[Text provided — start]

I considered naming this entry “It’s All Bad: Bridges, Schools, Roads, Dams, Aviation, Drinking Water, Energy, Inland Waterways, Ports, Schools, Wastewater, Solid Waste, Transit, Public Parks, Hazardous Waste, etc.,” but decided to change it.
Perhaps the initial title was some help to guide the reader in the direction the entry would go.
Eventually, it’ll cost you money… but it’s already doing that.
Read on to see how.
Bluntly, America’s Economic Infrastructure sucks, and blows gnarly chunks.
What’s “Economic Infrastructure”?
Glad you asked.
Broadly, “Economic Infrastructure” refers to several categories of physical improvements which facilitate civil society, providing it an opportunity to grow.
Sometimes also simply called “infrastructure,” the U.S. Department of Homeland Security defines 16 categories, or Critical Infrastructure Sectors, including (in alphabetical order):
1.) Chemical – converts various raw materials into over 70,000 different products essential to modern life, including Basic, Specialty, and Agricultural chemicals, Pharmaceuticals, Consumer products
2.) Commercial Facilities – diverse sites that draw large crowds of people for shopping, business, entertainment, or lodging.
3.) Communications – provides a critical, enabling function and integral component of the U.S. economy, underlying the operations of all businesses, public safety organizations, and government via terrestrial, satellite, wireline and wireless transmission systems
4.) Critical Manufacturing – metals, machinery, transportation equipment, electrical, appliance, components
5.) Dams – dam projects, navigation locks, levees, hurricane barriers, mine tailings impoundments, and other similar water retention and/or control facilities.
6.) Defense Industrial Base – enables research, development, design, production, delivery, and maintenance of military weapons systems, subsystems, and components or parts to meet U.S. military requirements.
7.) Emergency Services – paid and volunteer at the federal, state, local, tribal, and territorial levels of government, including city police departments and fire stations, county sheriff’s offices, Department of Defense police and fire departments, and town public works departments, including private sector resources, such as industrial fire departments, private security organizations, and private emergency medical services providers
8.) Energy – provides an “enabling function” across all critical infrastructure sectors. More than 80% of the country’s energy infrastructure is owned by the private sector, supplying fuels to the transportation industry, electricity to households and businesses, and other sources of energy integral to growth and production across the nation.
9.) Financial Services – depository institutions, investment products providers, insurance companies, other credit and financing organizations, and providers of the critical financial utilities and services that support these functions, and allow customers to: Deposit funds and make payments to other parties, Provide credit and liquidity to customers, Invest funds for long and short periods, Transfer financial risks between customers
10.) Food and Agriculture – composed of an estimated 2.1 million farms, 935,000 restaurants, and more than 200,000 registered food manufacturing, processing, and storage facilities. This sector accounts for roughly one-fifth of the nation’s economic activity.

[Text provided — finish]
[Extracted entries — start]

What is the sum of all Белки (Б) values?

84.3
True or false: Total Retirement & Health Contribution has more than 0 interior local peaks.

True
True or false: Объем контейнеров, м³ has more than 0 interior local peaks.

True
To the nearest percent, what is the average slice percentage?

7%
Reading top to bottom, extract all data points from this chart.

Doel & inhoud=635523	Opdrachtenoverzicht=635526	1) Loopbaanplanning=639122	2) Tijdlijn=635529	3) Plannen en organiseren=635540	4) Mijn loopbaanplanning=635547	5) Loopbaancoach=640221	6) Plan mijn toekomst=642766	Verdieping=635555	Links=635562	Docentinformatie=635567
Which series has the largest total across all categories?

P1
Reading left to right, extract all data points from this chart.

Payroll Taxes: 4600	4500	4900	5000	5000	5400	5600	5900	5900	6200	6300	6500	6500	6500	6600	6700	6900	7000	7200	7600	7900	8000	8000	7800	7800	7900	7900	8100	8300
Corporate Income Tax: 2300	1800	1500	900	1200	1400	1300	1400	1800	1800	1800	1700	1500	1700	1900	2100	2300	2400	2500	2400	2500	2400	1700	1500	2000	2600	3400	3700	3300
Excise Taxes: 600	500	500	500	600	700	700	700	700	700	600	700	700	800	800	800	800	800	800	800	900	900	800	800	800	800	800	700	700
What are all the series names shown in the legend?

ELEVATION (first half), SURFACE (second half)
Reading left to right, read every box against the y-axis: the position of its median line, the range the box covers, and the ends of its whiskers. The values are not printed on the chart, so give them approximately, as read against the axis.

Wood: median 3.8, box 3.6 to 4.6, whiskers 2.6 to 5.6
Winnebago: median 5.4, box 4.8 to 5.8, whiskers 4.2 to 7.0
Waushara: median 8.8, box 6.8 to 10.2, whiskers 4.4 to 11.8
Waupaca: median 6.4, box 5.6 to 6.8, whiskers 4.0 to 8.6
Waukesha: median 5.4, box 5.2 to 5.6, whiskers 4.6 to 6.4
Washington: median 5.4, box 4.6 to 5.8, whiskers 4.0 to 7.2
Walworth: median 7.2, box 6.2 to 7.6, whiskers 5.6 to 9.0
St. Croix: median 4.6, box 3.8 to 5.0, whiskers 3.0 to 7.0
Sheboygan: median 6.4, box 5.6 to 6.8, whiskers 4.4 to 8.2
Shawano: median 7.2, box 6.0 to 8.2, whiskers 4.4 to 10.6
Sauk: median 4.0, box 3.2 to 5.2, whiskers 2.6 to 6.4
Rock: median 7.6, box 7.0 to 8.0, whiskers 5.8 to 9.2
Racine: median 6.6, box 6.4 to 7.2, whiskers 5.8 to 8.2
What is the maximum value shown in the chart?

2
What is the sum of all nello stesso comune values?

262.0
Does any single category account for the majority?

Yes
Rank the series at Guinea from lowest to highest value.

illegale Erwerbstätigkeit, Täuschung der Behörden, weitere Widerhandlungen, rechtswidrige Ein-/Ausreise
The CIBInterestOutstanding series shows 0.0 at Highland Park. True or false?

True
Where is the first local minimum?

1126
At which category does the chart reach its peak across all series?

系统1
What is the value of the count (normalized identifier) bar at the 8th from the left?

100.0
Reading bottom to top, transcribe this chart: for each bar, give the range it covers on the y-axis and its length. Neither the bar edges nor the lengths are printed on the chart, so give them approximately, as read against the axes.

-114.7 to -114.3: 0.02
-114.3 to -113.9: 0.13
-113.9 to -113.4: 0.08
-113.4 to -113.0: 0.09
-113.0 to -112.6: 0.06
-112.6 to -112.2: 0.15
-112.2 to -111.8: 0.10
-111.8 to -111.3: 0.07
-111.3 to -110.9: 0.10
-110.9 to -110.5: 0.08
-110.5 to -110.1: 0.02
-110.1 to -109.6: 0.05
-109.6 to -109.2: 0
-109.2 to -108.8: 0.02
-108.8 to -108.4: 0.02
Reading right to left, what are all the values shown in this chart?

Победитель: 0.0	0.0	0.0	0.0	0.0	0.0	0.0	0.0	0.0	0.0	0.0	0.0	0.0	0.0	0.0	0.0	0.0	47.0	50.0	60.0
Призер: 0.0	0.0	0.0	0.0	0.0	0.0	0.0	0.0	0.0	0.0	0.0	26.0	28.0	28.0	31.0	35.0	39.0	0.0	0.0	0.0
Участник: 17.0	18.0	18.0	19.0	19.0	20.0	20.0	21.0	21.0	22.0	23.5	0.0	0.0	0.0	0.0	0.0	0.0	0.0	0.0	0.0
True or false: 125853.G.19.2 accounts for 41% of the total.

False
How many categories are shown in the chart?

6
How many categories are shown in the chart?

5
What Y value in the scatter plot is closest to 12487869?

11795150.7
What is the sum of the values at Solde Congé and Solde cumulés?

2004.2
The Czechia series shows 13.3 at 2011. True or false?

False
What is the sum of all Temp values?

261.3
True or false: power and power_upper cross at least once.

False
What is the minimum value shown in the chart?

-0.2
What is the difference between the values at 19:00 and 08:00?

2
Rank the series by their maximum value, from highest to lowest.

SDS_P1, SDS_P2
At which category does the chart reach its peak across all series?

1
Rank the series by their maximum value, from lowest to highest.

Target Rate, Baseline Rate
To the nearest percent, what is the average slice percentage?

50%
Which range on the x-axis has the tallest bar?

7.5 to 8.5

[Extracted entries — finish]

Copy the passage of the infrastructure text between "Eventually, it’ll cost" and "entertainment, or lodging.", inclusive.

### Finished exercise
Eventually, it’ll cost you money… but it’s already doing that.
Read on to see how.
Bluntly, America’s Economic Infrastructure sucks, and blows gnarly chunks.
What’s “Economic Infrastructure”?
Glad you asked.
Broadly, “Economic Infrastructure” refers to several categories of physical improvements which facilitate civil society, providing it an opportunity to grow.
Sometimes also simply called “infrastructure,” the U.S. Department of Homeland Security defines 16 categories, or Critical Infrastructure Sectors, including (in alphabetical order):
1.) Chemical – converts various raw materials into over 70,000 different products essential to modern life, including Basic, Specialty, and Agricultural chemicals, Pharmaceuticals, Consumer products
2.) Commercial Facilities – diverse sites that draw large crowds of people for shopping, business, entertainment, or lodging.